If the prefab is a fixture, say the typical example light pole, then you're using the prefab during initialization of the scene. If there's only 1, a find isn't going to be that heavy, and you'll re-use a reference for subsequent multiple instantiations (you definitely don't want to execute find inside a loop for each instantiation).
So, from your title, the notion of your last idea is confusing. Do you contemplate the entire project is a prefab? I don't know that I understand what that's getting at. Whatever means you use to find objects, the larger the number the slower the performance. Typically, if we are still talking about prefabs, you'll have some objects that are prefabs, then everything else that isn't. If you want the prefabs in the scene (and, really, what is a prefab but something you're going to duplicate), perhaps what you want to do is create an empty GameObject as a node that contains all the prefab options, so when you search the code only searches through prefab options and not all objects in the scene.
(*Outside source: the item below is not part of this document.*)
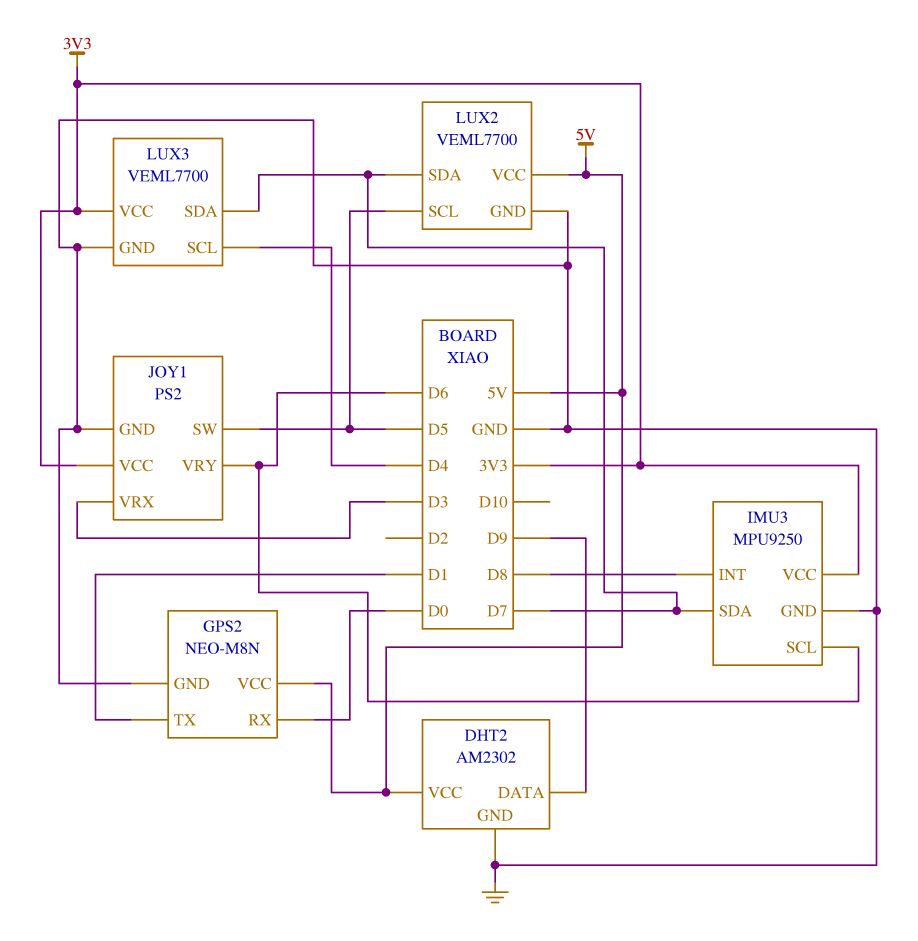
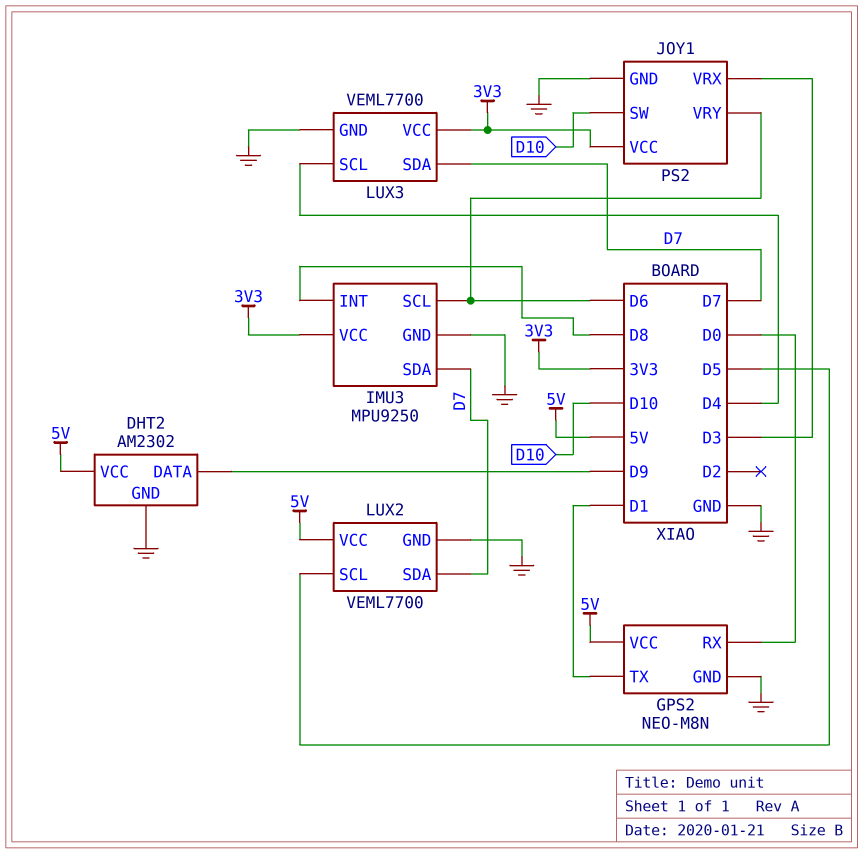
JOY1 pin SW: D5 -> D10

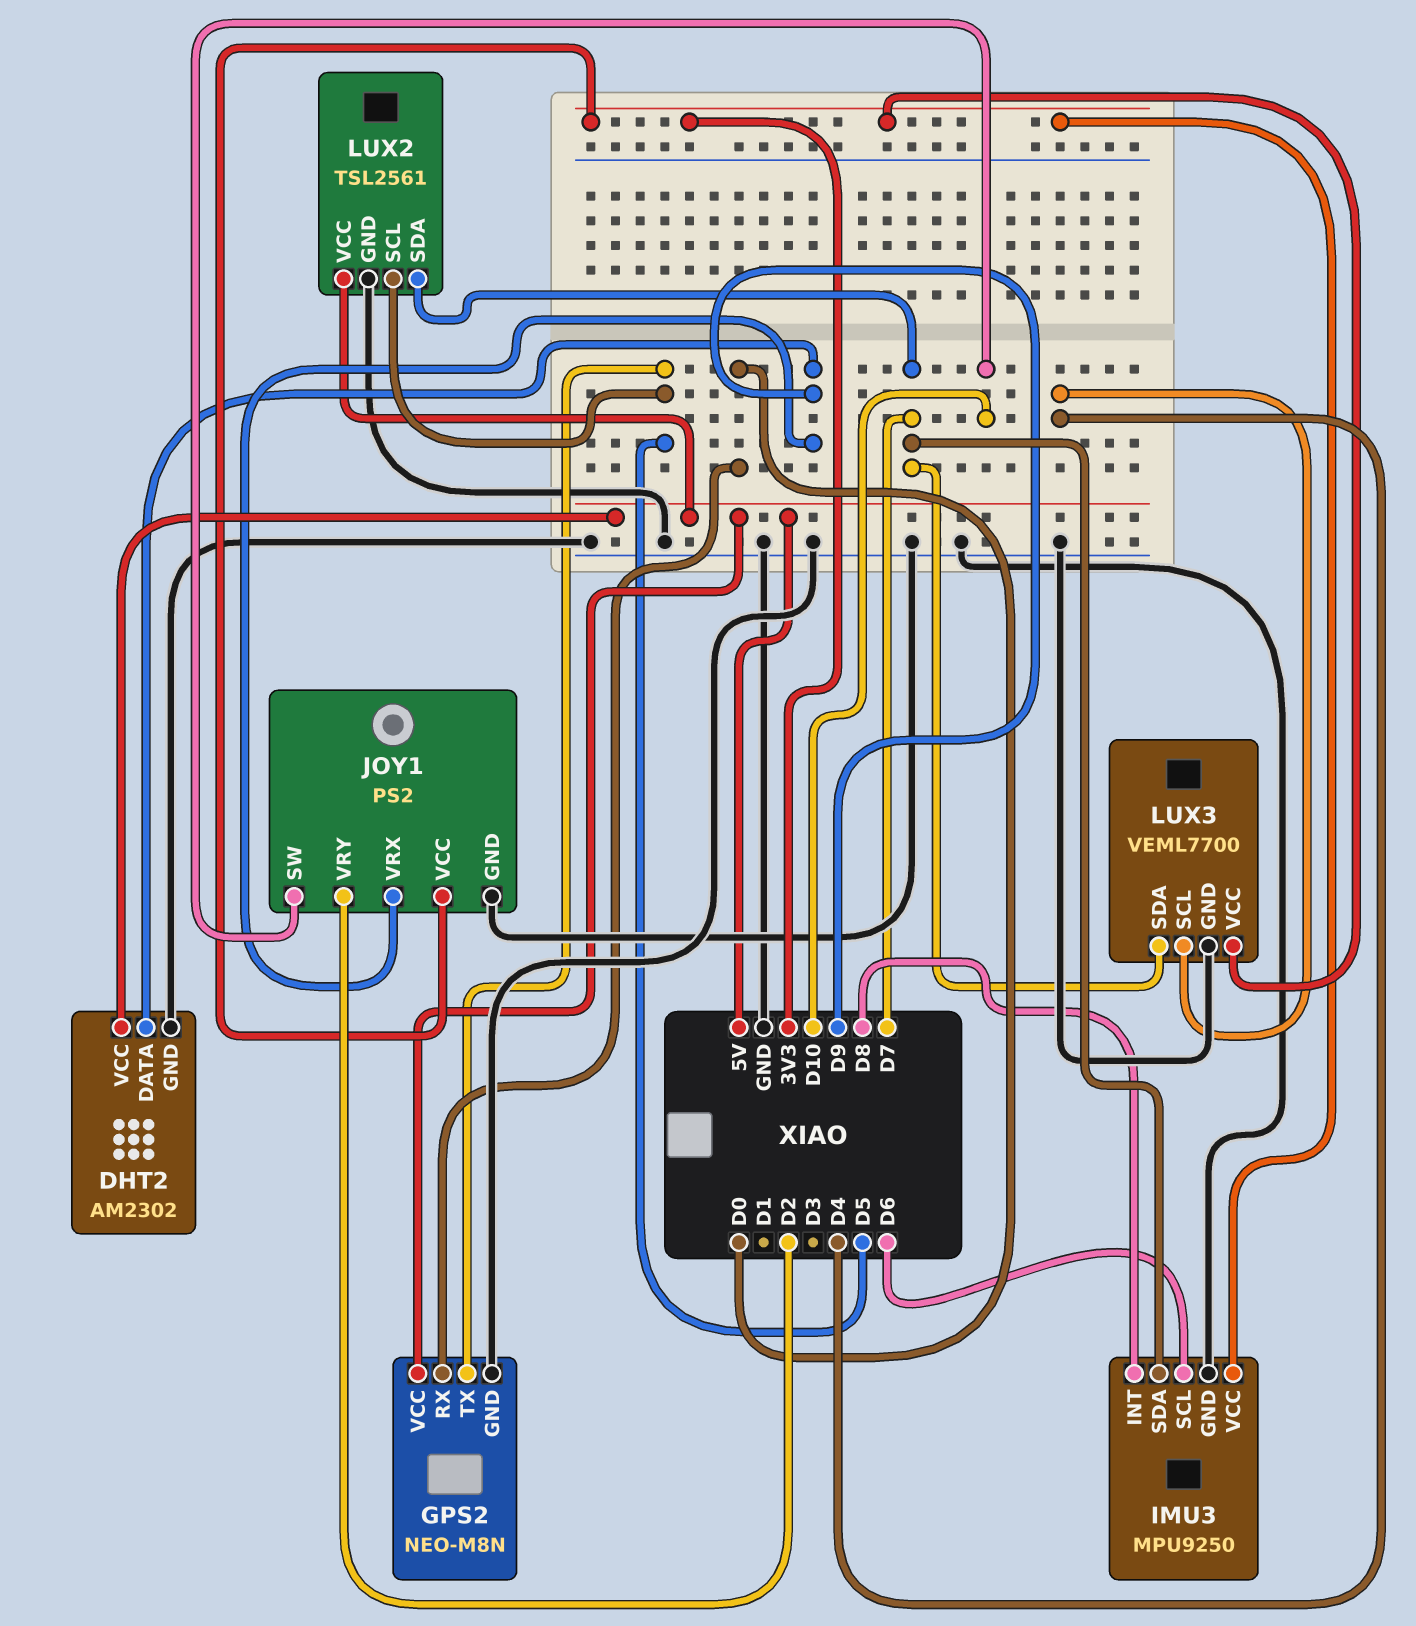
GPS2 pin TX: D1 -> D5
JOY1 pin VRX: D3 -> D9
JOY1 pin VRY: D6 -> D2
LUX2: VEML7700 -> TSL2561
That said, there's no real obstacle to putting everything as a child of some uber parent if you have reason. I did that in one case during an experiment after importing a model of lots of meshes comprising the artwork for a scene that required scaling. I placed everything as a child of an empty GameObject, which let me scale everything in one step. It worked fine, but the volume 'low-medium' - about 8,000 facets overall, with some 500 objects inside.